More often, it’s hard to know if a recession has begun.  Economic indicators like employment, income and sales often will decline for a month or two while the economy grows.  For example, during the long 129 month expansion in the 20-teens, retail sales adjusted for inflation decreased 43 times.  Ten times sales decreased 2 months in a row.  The expansion rolled merrily along.  Perhaps we should look for 3 straight months of decline.  During the Great Recession from December 2007 to June 2009 sales dropped 7 months in a row.  There was no doubt we were in a recession.  That means, though, we have to wait at least two months after the first downturn to even suspect that there’s a recession.  If a recession began today, that would be November. 

We might ask the National Bureau of Economic Research in Cambridge Massachusetts if they think a recession has started.  The NBER is the unofficial umpire of recession beginnings and endings.  They look at many economic indicators to see when they peaked and turned down, and then when the troughed and turned back up.  Peak to trough marks a recession, which they define as a significant decline in economic activity spread across the economy.

But the NBER is mostly interested in marking peaks and troughs for research purposes, so they wait a long time before making a call.  They announced the Great Recession’s December 2007 peak in December 2008, and the June 2009 trough in September 2010.   Reporters like to make fun.  “Breaking news!  The recession ended a year-and-a-half ago.”

We can’t look for an announcement from the recession umpire.  Perhaps we could play umpire ourselves, though, by looking at the indicators that the NBER uses.  Have any of them peaked and are now declining?  Yes.  Retail sales adjusted for inflation peaked in September 2023, and have fallen in 5 of the 9 months since.  Real manufacturing and trade sales peaked in December 2023, and have fallen in 3 of 5 months since.  And total employment measured by a survey of people peaked in April this year.  It’s fallen in one of the three months since.  The drop in May was pretty big.   Industrial production had its highest reading in June, and fell in July. 

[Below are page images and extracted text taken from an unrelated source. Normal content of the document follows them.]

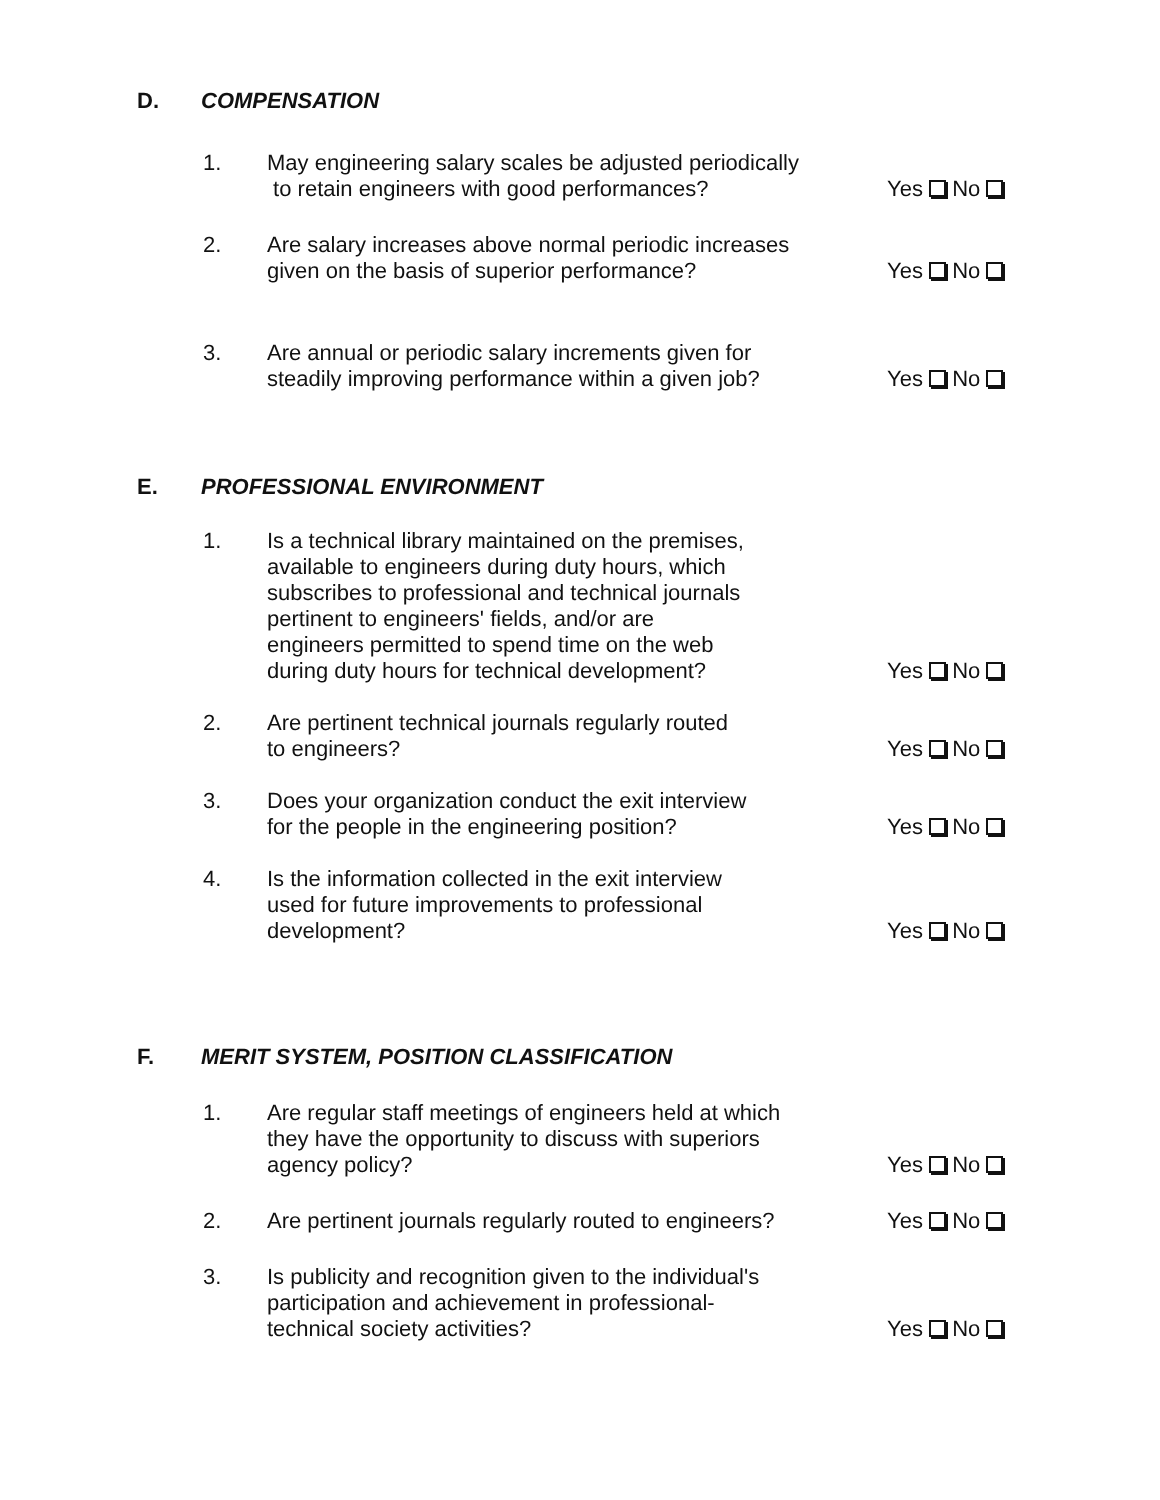D. COMPENSATION
1. May engineering salary scales be adjusted periodically
to retain engineers with good performances? Yes No
2. Are salary increases above normal periodic increases
given on the basis of superior performance? Yes No
3. Are annual or periodic salary increments given for
steadily improving performance within a given job? Yes No
E. PROFESSIONAL ENVIRONMENT
1. Is a technical library maintained on the premises,
available to engineers during duty hours, which
subscribes to professional and technical journals
pertinent to engineers' fields, and/or are
engineers permitted to spend time on the web
during duty hours for technical development? Yes No
2. Are pertinent technical journals regularly routed
to engineers? Yes No
3. Does your organization conduct the exit interview
for the people in the engineering position? Yes No
4. Is the information collected in the exit interview
used for future improvements to professional
development? Yes No
F. MERIT SYSTEM, POSITION CLASSIFICATION
1. Are regular staff meetings of engineers held at which
they have the opportunity to discuss with superiors
agency policy? Yes No
2. Are pertinent journals regularly routed to engineers? Yes No
3. Is publicity and recognition given to the individual's
participation and achievement in professional-
technical society activities? Yes No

But real consumer spending, real income and payroll employment measured by a survey of businesses all continue to grow.  Is this a significant decline spread across the economy?  It’s too soon to tell.

There is an indicator that’s designed to mark recessions as they are beginning.  It’s called the Sahm Rule, named for the economist who discovered it, Claudia Sahm.  Take the average of the past three unemployment  rates.  Compare it to the lowest 3-month average in the year before that.  If the current average is more than half-a-point higher, then a recession has begun.  The rule flagged a recession in February 2008, only 2 months after the date the NBER eventually marked.  In 11 recessions since 1953, the Sahm Rule called it after an average of two-and-a-half months.  Only twice, in 1959 and in 2003, did the rule call a recession when there wasn’t one.

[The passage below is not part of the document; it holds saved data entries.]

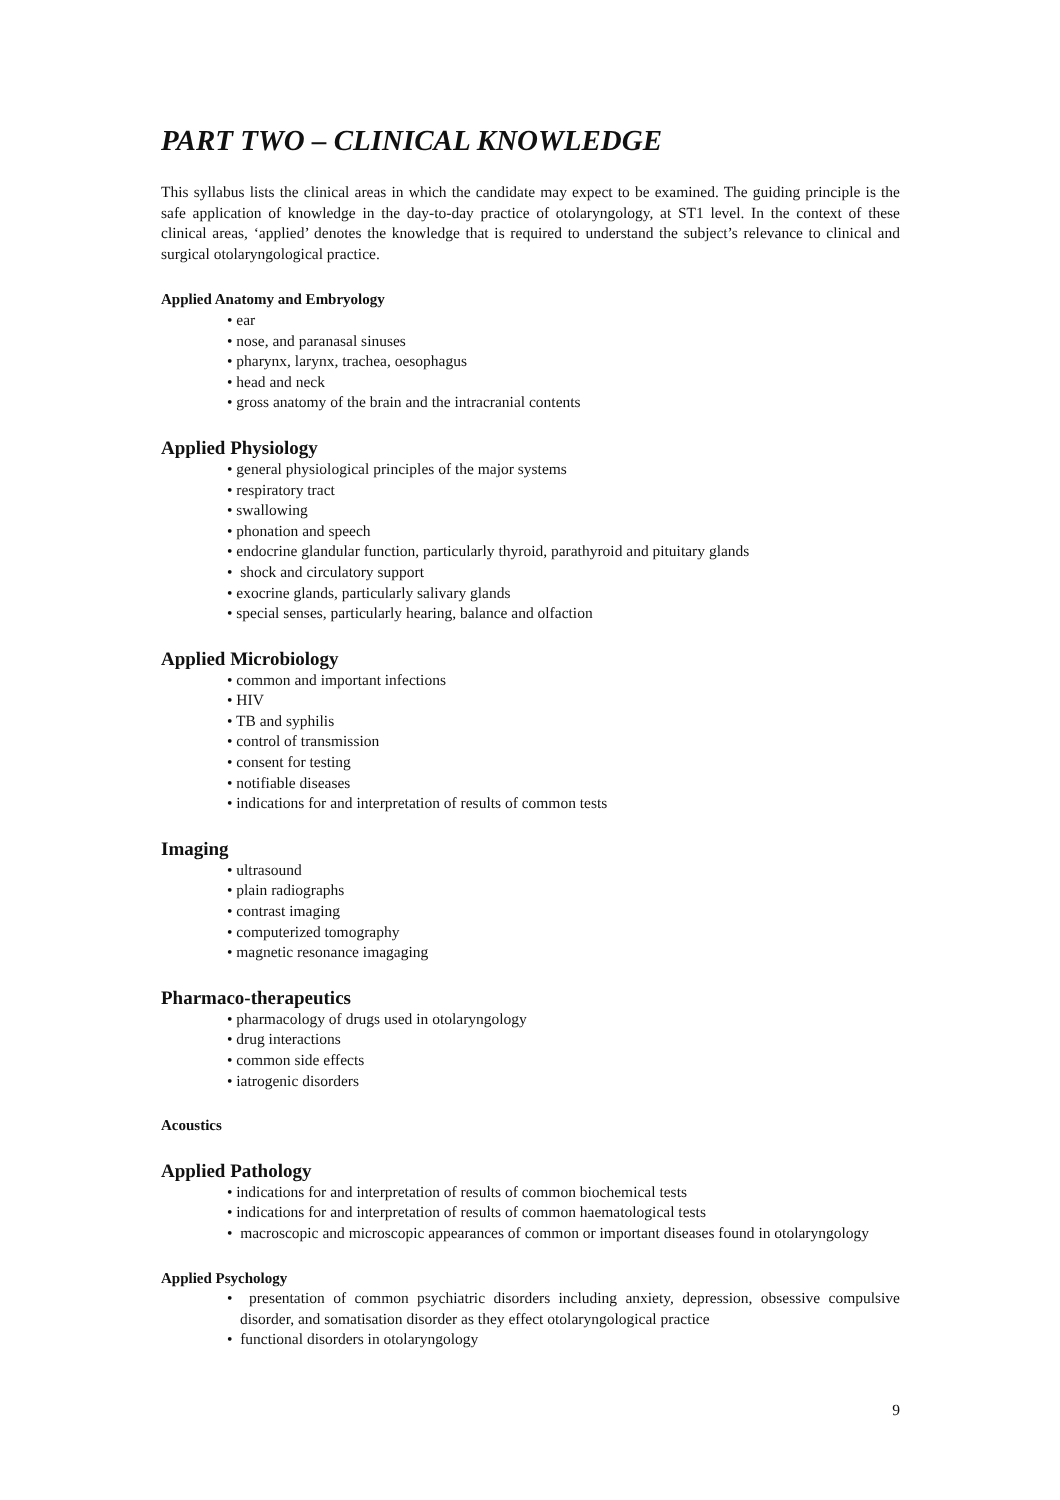PART TWO – CLINICAL KNOWLEDGE
This syllabus lists the clinical areas in which the candidate may expect to be examined. The guiding principle is the safe application of knowledge in the day-to-day practice of otolaryngology, at ST1 level. In the context of these clinical areas, ‘applied’ denotes the knowledge that is required to understand the subject’s relevance to clinical and surgical otolaryngological practice.
Applied Anatomy and Embryology
• ear
• nose, and paranasal sinuses
• pharynx, larynx, trachea, oesophagus
• head and neck
• gross anatomy of the brain and the intracranial contents
Applied Physiology
• general physiological principles of the major systems
• respiratory tract
• swallowing
• phonation and speech
• endocrine glandular function, particularly thyroid, parathyroid and pituitary glands
• shock and circulatory support
• exocrine glands, particularly salivary glands
• special senses, particularly hearing, balance and olfaction
Applied Microbiology
• common and important infections
• HIV
• TB and syphilis
• control of transmission
• consent for testing
• notifiable diseases
• indications for and interpretation of results of common tests
Imaging
• ultrasound
• plain radiographs
• contrast imaging
• computerized tomography
• magnetic resonance imagaging
Pharmaco-therapeutics
• pharmacology of drugs used in otolaryngology
• drug interactions
• common side effects
• iatrogenic disorders
Acoustics
Applied Pathology
• indications for and interpretation of results of common biochemical tests
• indications for and interpretation of results of common haematological tests
• macroscopic and microscopic appearances of common or important diseases found in otolaryngology
Applied Psychology
• presentation of common psychiatric disorders including anxiety, depression, obsessive compulsive disorder, and somatisation disorder as they effect otolaryngological practice
• functional disorders in otolaryngology
9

What does the Rule say now?  The average unemployment rate over the past 3 months is 4.13 percent.  The 3-month average low in the year before that was in May through July of 2023, 3.6 percent.  The difference is 0.53 percent.   That’s more than half-a-point.  Oops.

The Rule says a recession has started.  Sahm herself thinks we’re not in recession.  The number of people entering the labor force but not yet employed is increasing, and unfilled job openings still exceed the number of people searching for work. 

The rising unemployment rate is the result of the Federal Reserve’s efforts to battle inflation by raising interest rates.  Fed Chair Jerome Powell says they’ll likely start cutting rates at the Fed’s September 18 meeting.  If that works to stimulate the economy, perhaps the unemployment rate won’t rise much further, and the Sahm Rule will register its third miss.